Ainda quando muito pequena, aprendi que a densidade das horas, somada ao tempo e à baixa temperatura, formava no ar uma cortina de neblina passível de ser cortada. Era assim que lá na roça o povo falava, "cortar o ar com a mão". Também veio de lá o "frio de cortar". Não muito distante, consegui cair e cortar o queixo: ora, queixo por queixo, a reclama vem pelo talho na pele.
Cabelo também se corta, mas o meu quem aparava era minha avó que pra mim partir só partia bolo, depois de esfriar para não dar dor de barriga (afinal, cortar caganeira dava trabalho demais). Até o dia em que ela não estava mais ali para saber da lua.
As unhas, formadas pela mesma queratina dos cabelos (eu soube mais tarde), mas em condições e por isso com funções diferentes, eu passei a cortar com os dentes.
Assim, dentre cortar o rio com uma varinha e atalhar caminhos, atravessando pelo meio do pasto, acabei dividida entre meu pai e minha mãe.

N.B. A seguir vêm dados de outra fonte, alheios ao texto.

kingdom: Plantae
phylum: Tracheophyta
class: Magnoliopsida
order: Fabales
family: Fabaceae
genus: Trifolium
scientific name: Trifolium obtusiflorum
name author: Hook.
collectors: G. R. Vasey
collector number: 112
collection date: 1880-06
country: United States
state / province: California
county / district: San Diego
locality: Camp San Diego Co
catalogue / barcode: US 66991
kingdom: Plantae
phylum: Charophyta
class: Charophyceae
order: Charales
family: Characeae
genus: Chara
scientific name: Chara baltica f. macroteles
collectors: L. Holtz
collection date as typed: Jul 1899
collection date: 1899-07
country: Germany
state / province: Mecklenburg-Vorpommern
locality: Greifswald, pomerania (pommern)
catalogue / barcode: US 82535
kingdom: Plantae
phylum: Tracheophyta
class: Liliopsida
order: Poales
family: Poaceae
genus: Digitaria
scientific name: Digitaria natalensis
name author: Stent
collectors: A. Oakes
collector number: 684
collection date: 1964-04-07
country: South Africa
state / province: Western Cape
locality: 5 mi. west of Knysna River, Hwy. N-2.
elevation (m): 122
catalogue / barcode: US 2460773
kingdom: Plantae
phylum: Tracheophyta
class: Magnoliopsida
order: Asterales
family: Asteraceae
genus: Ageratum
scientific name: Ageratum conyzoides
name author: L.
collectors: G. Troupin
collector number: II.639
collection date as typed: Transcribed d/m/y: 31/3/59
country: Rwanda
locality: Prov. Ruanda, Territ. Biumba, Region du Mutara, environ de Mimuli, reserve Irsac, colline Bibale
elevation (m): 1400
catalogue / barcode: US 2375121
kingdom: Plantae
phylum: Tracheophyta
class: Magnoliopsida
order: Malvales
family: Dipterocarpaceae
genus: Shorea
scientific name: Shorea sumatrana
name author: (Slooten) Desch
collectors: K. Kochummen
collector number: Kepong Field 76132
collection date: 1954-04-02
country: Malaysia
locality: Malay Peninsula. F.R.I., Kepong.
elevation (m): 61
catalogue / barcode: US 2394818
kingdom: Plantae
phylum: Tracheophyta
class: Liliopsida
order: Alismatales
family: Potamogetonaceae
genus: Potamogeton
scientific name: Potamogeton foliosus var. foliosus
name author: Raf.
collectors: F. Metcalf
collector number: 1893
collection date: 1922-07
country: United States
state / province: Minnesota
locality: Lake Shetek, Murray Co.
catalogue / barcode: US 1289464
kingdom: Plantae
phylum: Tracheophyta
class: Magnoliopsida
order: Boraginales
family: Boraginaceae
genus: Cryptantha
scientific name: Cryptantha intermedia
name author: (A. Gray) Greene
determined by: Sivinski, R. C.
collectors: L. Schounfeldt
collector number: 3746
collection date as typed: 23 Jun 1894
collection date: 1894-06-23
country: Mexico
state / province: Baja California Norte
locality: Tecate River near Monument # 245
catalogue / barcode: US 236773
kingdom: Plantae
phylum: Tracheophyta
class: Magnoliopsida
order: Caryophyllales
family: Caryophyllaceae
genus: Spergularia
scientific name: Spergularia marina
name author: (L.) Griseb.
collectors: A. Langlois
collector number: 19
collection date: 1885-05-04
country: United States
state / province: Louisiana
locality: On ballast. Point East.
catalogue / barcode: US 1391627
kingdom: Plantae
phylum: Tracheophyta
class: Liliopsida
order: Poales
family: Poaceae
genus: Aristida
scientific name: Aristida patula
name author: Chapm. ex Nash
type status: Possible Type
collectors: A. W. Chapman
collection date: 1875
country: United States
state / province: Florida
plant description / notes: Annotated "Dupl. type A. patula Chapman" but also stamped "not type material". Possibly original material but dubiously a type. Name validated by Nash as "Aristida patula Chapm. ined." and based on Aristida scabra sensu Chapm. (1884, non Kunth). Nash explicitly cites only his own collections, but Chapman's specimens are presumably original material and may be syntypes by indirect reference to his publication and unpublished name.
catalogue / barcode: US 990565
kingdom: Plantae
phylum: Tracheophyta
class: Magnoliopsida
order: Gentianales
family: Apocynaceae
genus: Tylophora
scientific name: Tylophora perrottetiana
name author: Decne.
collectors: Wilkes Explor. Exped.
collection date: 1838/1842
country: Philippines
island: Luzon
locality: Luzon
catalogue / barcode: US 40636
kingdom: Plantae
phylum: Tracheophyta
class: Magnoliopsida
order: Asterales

Num corte temporal, quando meu pai e eu tomávamos chuva na moto, era mais difícil cortar a cidade. Naquele dia, vi que água também cortava. E sentíamos, nas pernas, as gotas afiadas como agulhas.

Ser cortado da empresa aonde trabalhava calhou na separação dele da minha mãe que, para conter despesas, me ensinou a viver sem privilégios, apenas com o que nos era de direito: isso para não nos cortarem a luz.
Fui também desclassificada de alguns vestibulares, mas isso era o que não dava para chamar de "corte".
Agora, nisso eu já era adulta, me livrei dos cortes acidentais com lâmina de barbear por preferir me depilar com cera. Mas só depois de contingenciarem verbas para a educação e negarem haver cortes, é que me lembrei que o coração é o único a ser quebrado, a não ser que haja nele o corte anatômico: sagital ou coronal.
Soube: a dada temperatura, acrescido de horas, até o leite toma densidade o suficiente para ser cortado, mas só o tempo, ele só, é quem cura o queijo.